Guilherme Frontini, representante da Distrital Santo Amaro da Associação Comercial de São Paulo, denunciou que durante vinte anos a Pepsi Cola ocupou um terreno anexo ao da Usina Interlagos, e captou água de poços artesianos para fabricação de refrigerantes.
A palavra da CETESB
Ronald Magalhães, representante da Companhia de Tecnologia de Saneamento Ambiental CETESB, ligada à Secretaria do Meio Ambiente do governo de São Paulo, informou que somente a Comissão Nacional de Energia Nuclear (CNEM) tem atribuições para lidar com a questão radioatividade nas instalações da empresa.
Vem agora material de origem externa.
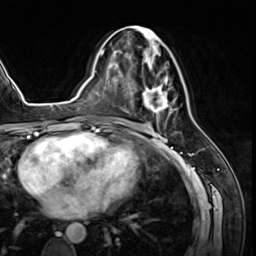
Breast MRI (dynamic contrast-enhanced), one axial slice; slice 31 of 64 in the series (ordered by position); cropped to one breast; dynamic contrast-enhanced series, time point 2 of 8 at this slice position (early post-contrast); 3 T; TE 1.4 ms, TR 4.3 ms; 2.5 mm slice thickness; 256 × 256 image matrix. Female patient.
Annotated regions visible in this slice (semi-automatic segmentation, software-assisted and operator-edited):
- enhancing-tissue mask used for the functional tumour volume (all voxels passing the contrast-enhancement thresholds inside the analysis volume; usually the tumour): bounding box <125,25,175,114> (left, top, right, bottom; pixels)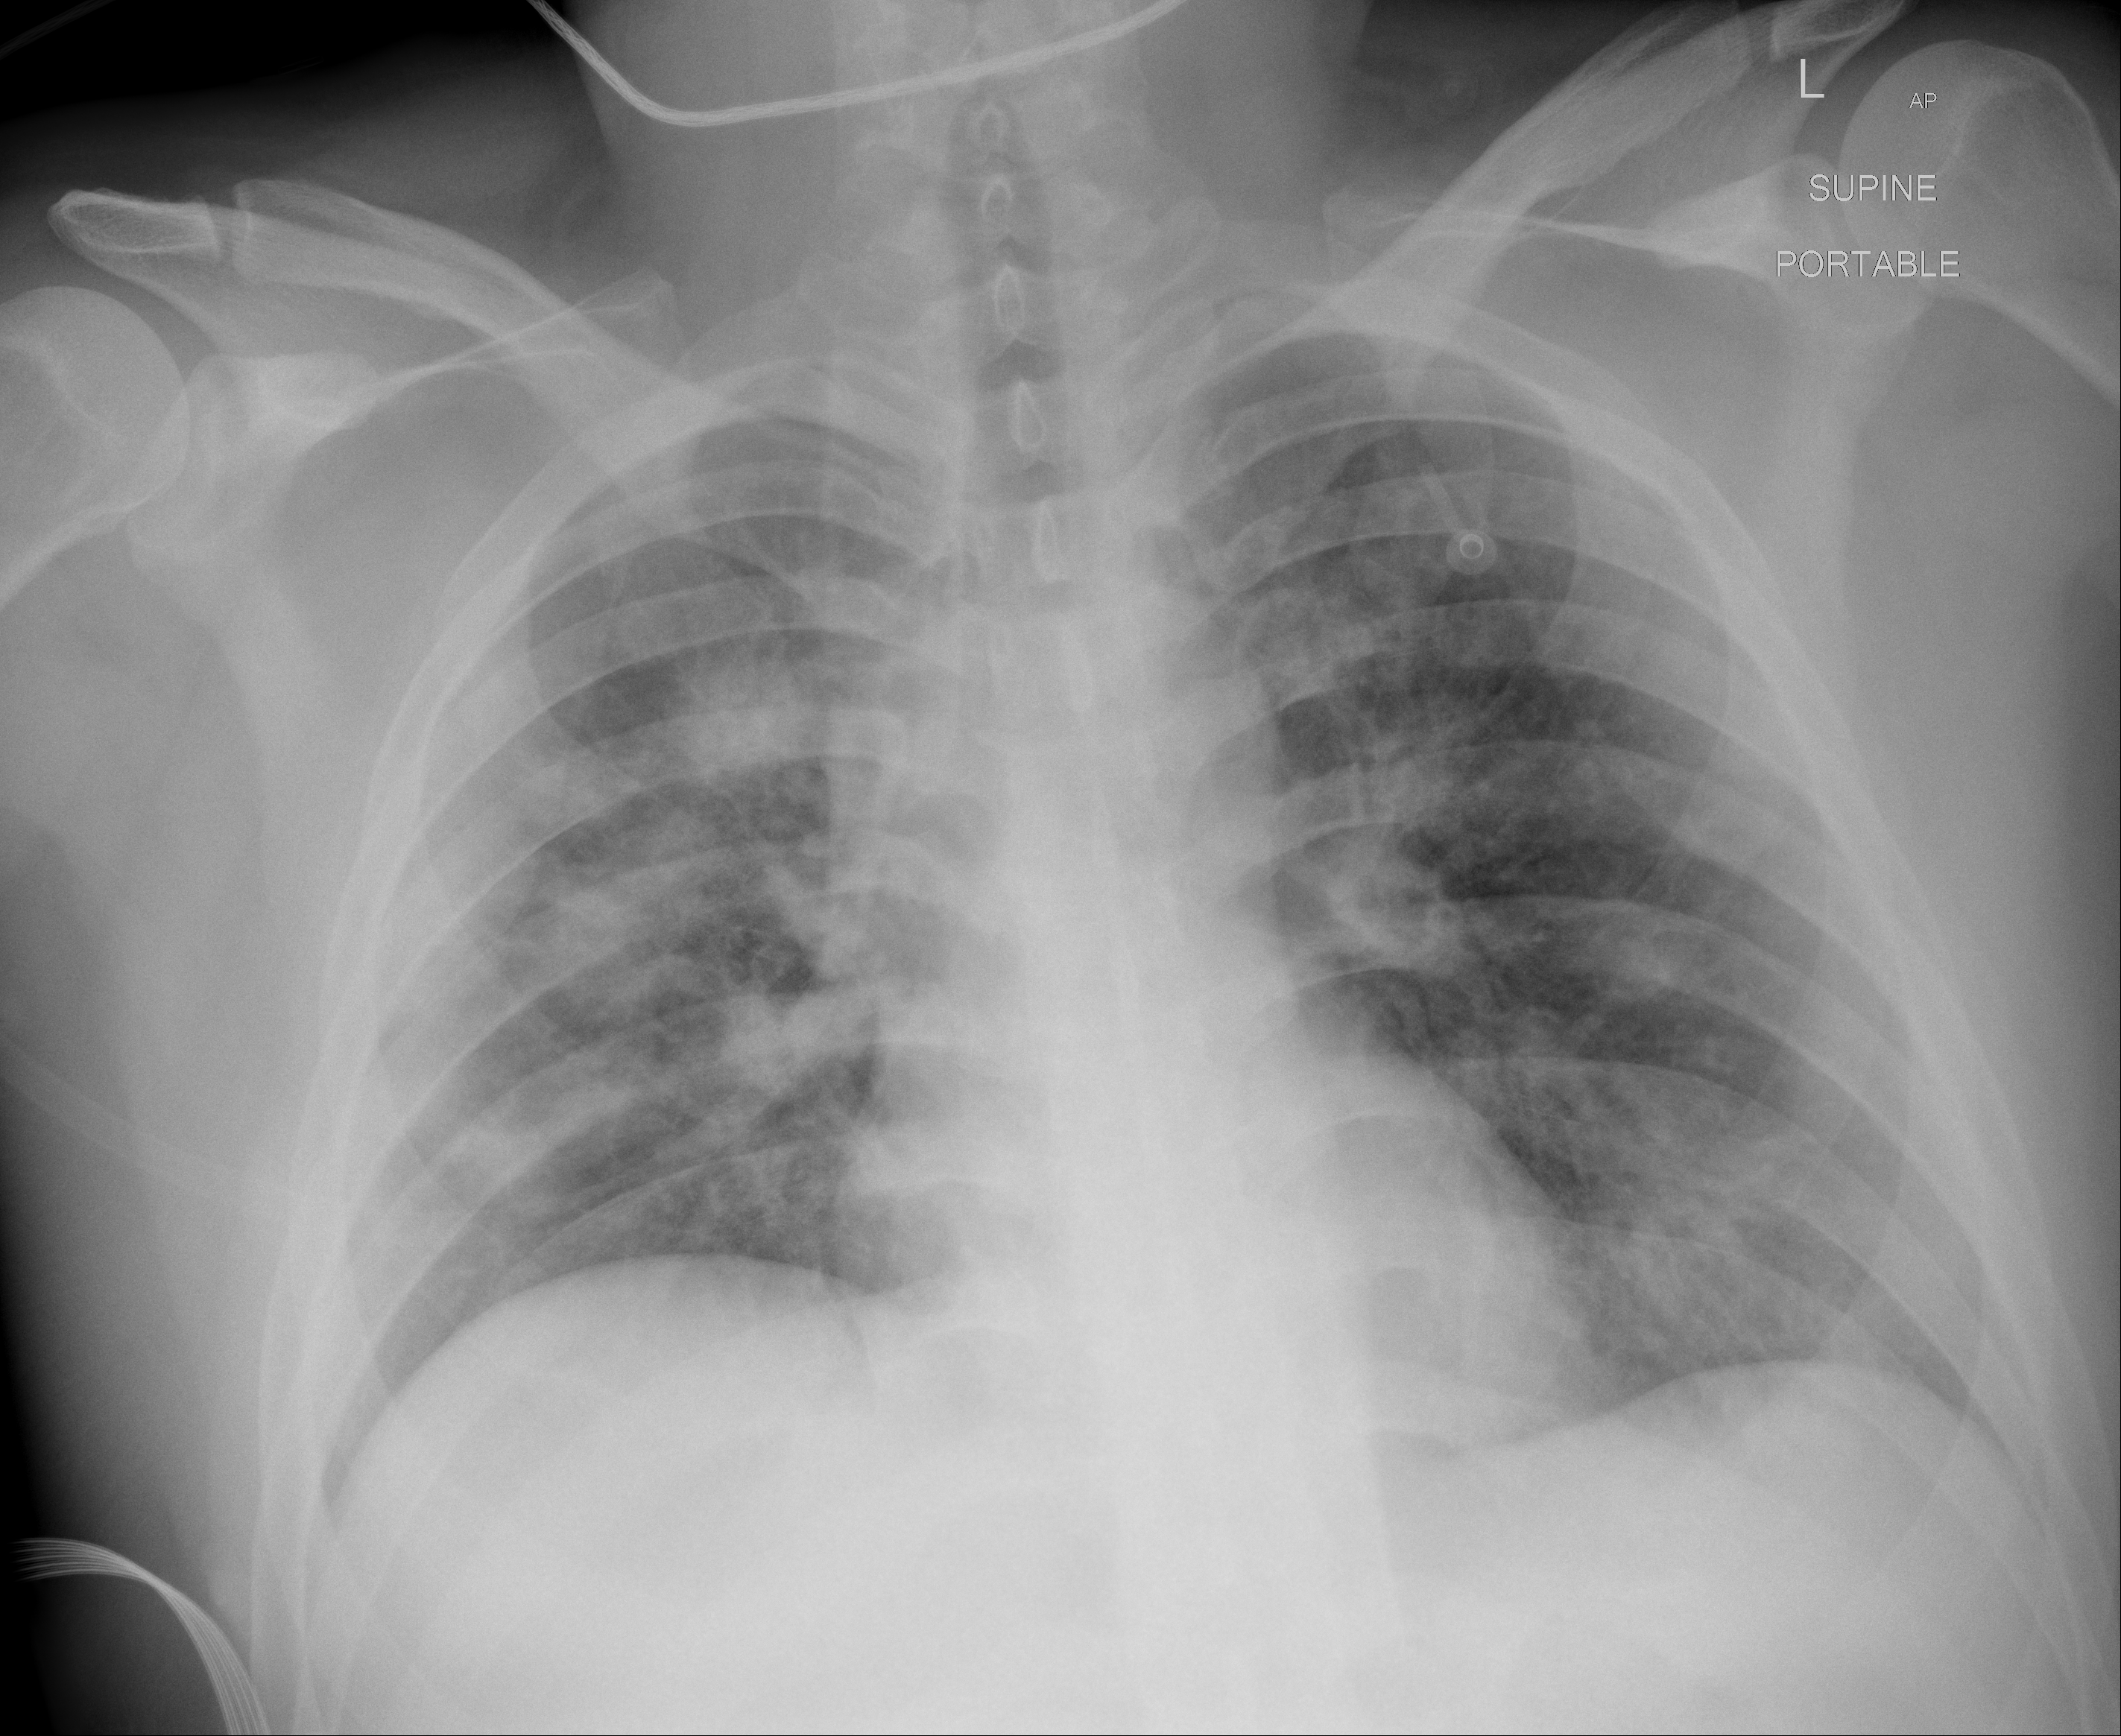
Chest X-ray, AP projection. Male patient, age 38 years; COVID-19 (test-positive).
Radiologist key findings (as recorded): worsening patchy areas of consolidation in the mid to upper portions of the right lung and to a lesser extent the lower left lung.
Quanto à área externa, há dois aspectos: o monitoramento da questão radiológica em ambientes externos, e o estudo de passivo ambiental. Magalhães garantiu que foi feita uma "malha densa de amostragem", procurando dados de solo e água subterrânea na região de estudo, e "os dados preliminares indicam que não há contaminação da área". A CETESB está avaliando, atualmente, os procedimentos que levaram a tais conclusões, "o que é de praxe", explicou, para emitir um parecer definitivo quanto a essa área. Quanto à radioatividade, a CETESB apenas analisa os relatórios enviados pela INB, que se referem a coletas feitas pela própria empresa em poços, e não há indícios de contaminação por rádio 226 e rádio 228.
Remoção
Spinelli enfatizou que a INB tem interesse "em tirar esse material dali". Mas confessou que o principal problema é encontrar um destino apropriado para os resíduos armazenados na USIN. Barros Munhoz, subprefeito de Santo Amaro, comprometeu-se a falar com o prefeito Serra sobre o caso. Já Ítalo Cardoso convidou as autoridades e representes comunitários a comparecer à reunião que realizar-se-á com o Ministério Público na próxima quinta-feira para discutir o assunto. Pelo empenho demonstrado pelas autoridades em acabar com o depósito, parece provável que em pouco tempo a aventura nuclear seja nada mais uma página na história da zona sul.